LONG CALLBACK VectoredHandler(PEXCEPTION_POINTERS exceptionInfo)  
{
    //If the exception isn't EXCEPTION_PRIV_INSTRUCTION, or the instruction that caused the exception isn't HLT, we don't do anything:
    if (exceptionInfo->ExceptionRecord->ExceptionCode != EXCEPTION_PRIV_INSTRUCTION
        || *((unsigned char*)(void*)exceptionInfo->ContextRecord->Eip) != HLT_INSTRUCTION
    )
    {
        return EXCEPTION_CONTINUE_SEARCH;
    }

    //Advance past the hlt instruction: (Normally, you'd just restore the old instruction instead.)

■ TASKS:
A. According to a comment in the exception handler code, what would normally be done instead of advancing past the hlt instruction?
B. Print the section of the exception handler code from "LONG CALLBACK VectoredHandler(PEXCEPTION_POINTERS" up to and including "old instruction instead.)".

■ DATA UNDER STUDY:

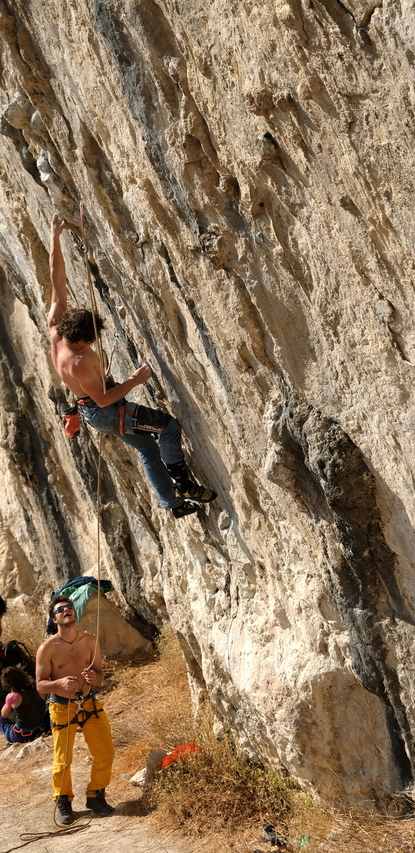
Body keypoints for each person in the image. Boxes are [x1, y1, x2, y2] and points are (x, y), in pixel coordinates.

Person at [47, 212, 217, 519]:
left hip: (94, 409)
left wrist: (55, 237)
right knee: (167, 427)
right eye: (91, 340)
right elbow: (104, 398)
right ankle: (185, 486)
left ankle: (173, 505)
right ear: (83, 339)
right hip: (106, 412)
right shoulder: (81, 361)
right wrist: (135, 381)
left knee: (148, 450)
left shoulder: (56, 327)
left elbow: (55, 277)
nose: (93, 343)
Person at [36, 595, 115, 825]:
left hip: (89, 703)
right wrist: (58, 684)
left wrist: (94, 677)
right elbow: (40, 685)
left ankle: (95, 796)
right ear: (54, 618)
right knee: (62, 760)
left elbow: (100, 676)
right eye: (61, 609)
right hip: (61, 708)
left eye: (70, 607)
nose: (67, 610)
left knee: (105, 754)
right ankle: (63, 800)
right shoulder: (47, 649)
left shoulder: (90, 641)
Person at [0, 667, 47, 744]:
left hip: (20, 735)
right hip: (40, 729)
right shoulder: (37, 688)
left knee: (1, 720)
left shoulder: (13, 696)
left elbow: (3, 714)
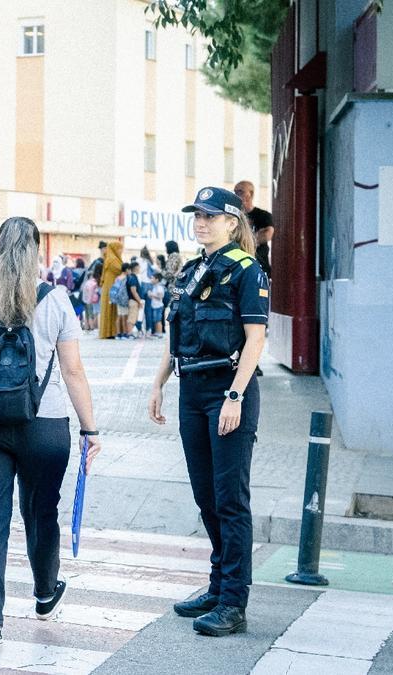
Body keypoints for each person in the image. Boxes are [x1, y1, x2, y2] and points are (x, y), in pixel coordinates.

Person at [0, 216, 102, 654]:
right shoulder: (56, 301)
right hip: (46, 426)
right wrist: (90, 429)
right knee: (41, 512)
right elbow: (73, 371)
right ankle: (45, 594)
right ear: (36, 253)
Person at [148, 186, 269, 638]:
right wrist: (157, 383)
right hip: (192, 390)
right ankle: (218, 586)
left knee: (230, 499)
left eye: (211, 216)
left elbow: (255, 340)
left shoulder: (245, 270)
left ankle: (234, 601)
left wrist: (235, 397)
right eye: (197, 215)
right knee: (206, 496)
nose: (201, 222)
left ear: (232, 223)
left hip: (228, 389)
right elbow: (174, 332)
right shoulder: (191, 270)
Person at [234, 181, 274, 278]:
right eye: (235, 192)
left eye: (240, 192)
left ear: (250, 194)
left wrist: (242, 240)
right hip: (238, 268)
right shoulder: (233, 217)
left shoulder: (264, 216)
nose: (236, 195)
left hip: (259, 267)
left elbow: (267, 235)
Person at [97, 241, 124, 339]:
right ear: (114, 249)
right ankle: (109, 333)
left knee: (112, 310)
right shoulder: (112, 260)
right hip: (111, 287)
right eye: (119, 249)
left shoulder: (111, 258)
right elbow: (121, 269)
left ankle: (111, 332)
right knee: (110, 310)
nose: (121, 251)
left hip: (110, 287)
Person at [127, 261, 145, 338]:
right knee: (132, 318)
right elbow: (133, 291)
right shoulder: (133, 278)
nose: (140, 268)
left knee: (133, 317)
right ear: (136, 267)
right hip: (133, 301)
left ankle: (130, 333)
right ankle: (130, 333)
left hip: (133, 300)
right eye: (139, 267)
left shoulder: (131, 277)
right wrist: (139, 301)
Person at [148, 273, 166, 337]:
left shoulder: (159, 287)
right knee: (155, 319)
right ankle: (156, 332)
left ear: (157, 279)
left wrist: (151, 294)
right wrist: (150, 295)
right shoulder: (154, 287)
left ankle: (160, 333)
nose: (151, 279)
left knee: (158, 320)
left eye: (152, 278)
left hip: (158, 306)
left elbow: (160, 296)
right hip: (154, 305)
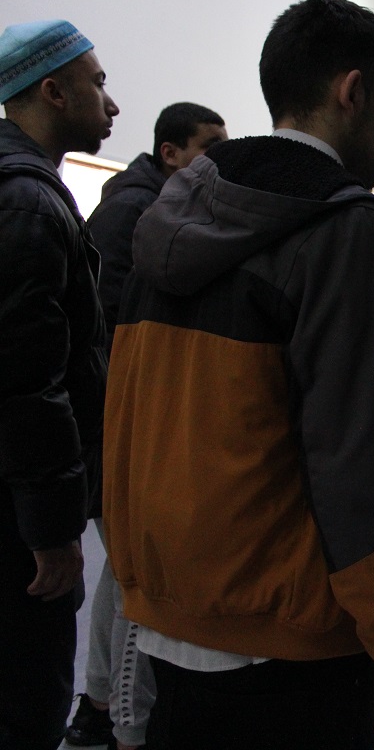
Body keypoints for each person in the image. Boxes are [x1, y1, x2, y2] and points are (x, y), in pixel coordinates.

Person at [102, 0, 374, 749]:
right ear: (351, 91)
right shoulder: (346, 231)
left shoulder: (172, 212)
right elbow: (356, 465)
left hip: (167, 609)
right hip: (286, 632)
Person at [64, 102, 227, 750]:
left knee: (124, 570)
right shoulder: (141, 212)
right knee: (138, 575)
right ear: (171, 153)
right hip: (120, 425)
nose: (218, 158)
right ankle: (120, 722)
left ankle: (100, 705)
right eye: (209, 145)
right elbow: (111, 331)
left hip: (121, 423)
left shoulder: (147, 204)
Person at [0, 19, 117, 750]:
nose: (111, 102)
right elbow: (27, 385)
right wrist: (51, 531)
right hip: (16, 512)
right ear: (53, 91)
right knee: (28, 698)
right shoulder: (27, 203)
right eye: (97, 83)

■ YOUR RESPONSES:
A. Normally, the old instruction would be restored.

B.
LONG CALLBACK VectoredHandler(PEXCEPTION_POINTERS exceptionInfo)  
{
    //If the exception isn't EXCEPTION_PRIV_INSTRUCTION, or the instruction that caused the exception isn't HLT, we don't do anything:
    if (exceptionInfo->ExceptionRecord->ExceptionCode != EXCEPTION_PRIV_INSTRUCTION
        || *((unsigned char*)(void*)exceptionInfo->ContextRecord->Eip) != HLT_INSTRUCTION
    )
    {
        return EXCEPTION_CONTINUE_SEARCH;
    }

    //Advance past the hlt instruction: (Normally, you'd just restore the old instruction instead.)